- [Required action]
Tell me how many lines in the data below hold the string "negative", and say nothing else.

- [Source material]
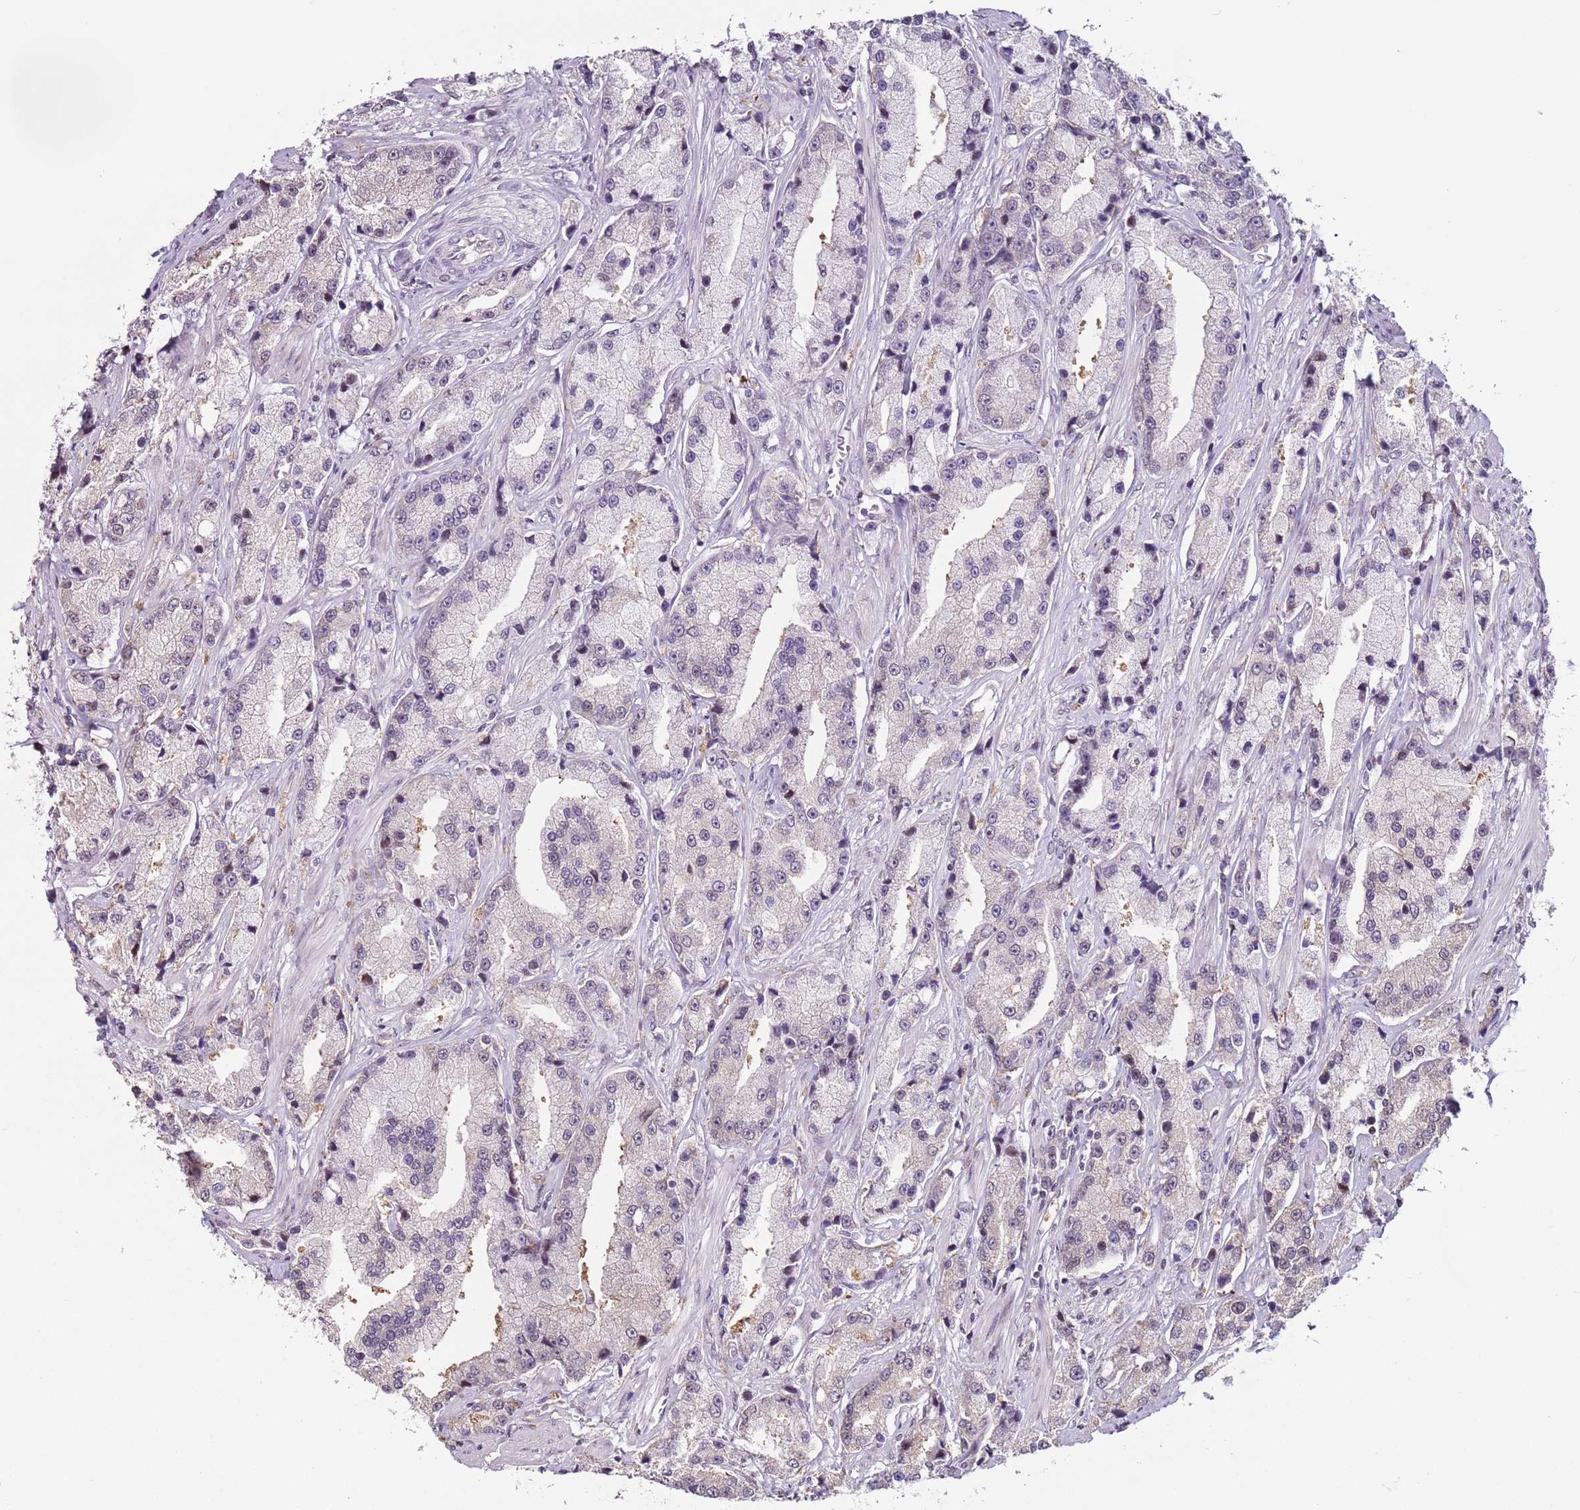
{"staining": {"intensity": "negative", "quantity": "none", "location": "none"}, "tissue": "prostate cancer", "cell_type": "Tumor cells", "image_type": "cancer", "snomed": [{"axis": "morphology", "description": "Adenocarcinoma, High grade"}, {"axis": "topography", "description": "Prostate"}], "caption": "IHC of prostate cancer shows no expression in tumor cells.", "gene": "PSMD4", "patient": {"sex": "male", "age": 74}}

...

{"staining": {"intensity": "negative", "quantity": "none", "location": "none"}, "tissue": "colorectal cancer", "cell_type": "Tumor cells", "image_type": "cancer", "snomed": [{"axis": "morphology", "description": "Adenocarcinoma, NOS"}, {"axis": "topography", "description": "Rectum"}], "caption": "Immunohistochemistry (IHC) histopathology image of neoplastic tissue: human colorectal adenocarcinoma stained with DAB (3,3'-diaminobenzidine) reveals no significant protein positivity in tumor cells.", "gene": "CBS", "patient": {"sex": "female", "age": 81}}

* * *

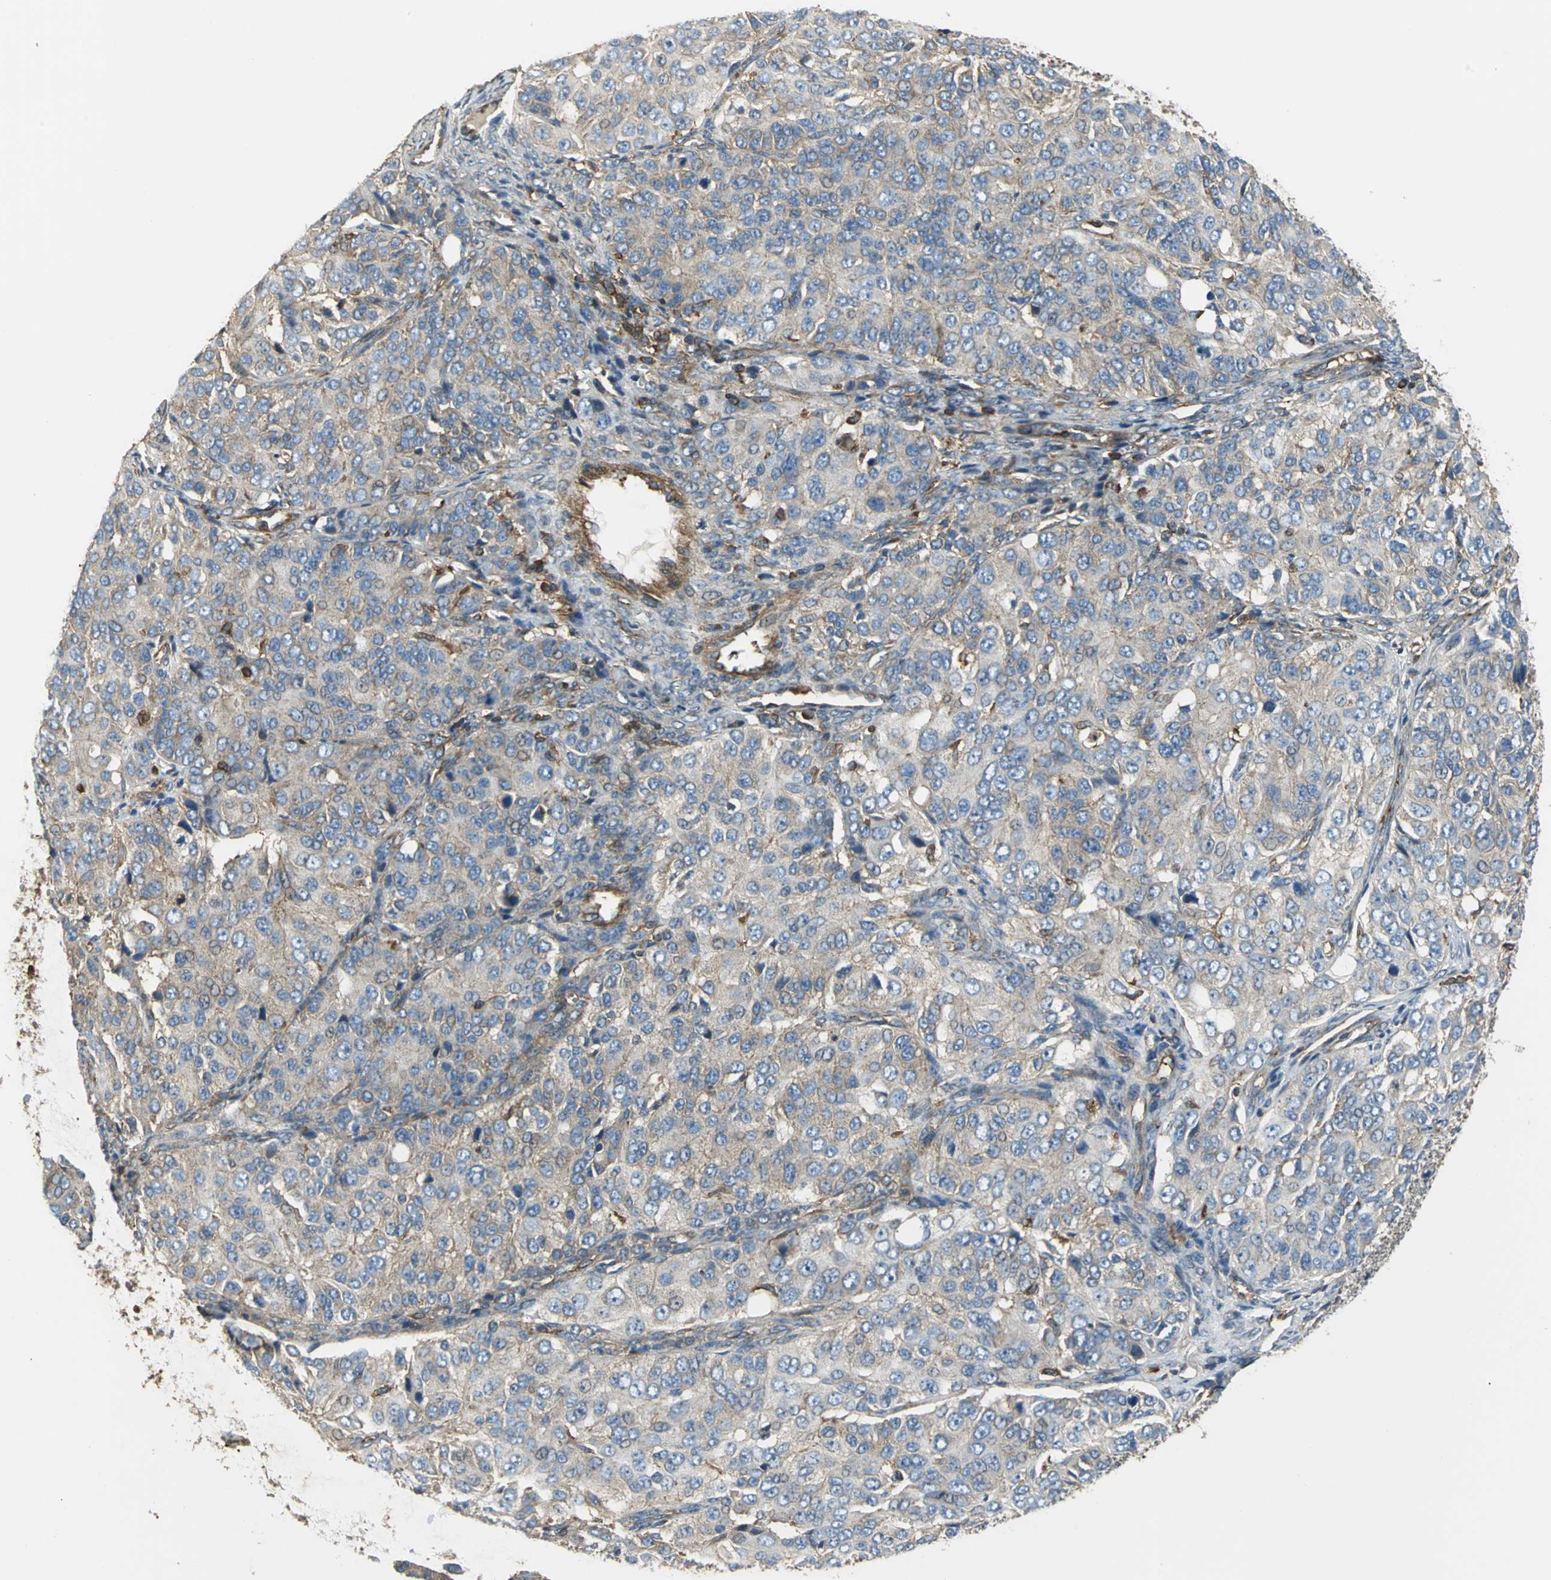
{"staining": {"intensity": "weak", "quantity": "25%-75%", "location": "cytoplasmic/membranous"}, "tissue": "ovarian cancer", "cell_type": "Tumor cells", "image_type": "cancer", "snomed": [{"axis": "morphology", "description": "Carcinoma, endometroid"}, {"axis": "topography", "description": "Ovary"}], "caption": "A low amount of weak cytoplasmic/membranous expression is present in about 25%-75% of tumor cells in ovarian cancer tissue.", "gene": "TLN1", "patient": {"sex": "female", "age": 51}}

- [Answer box]
2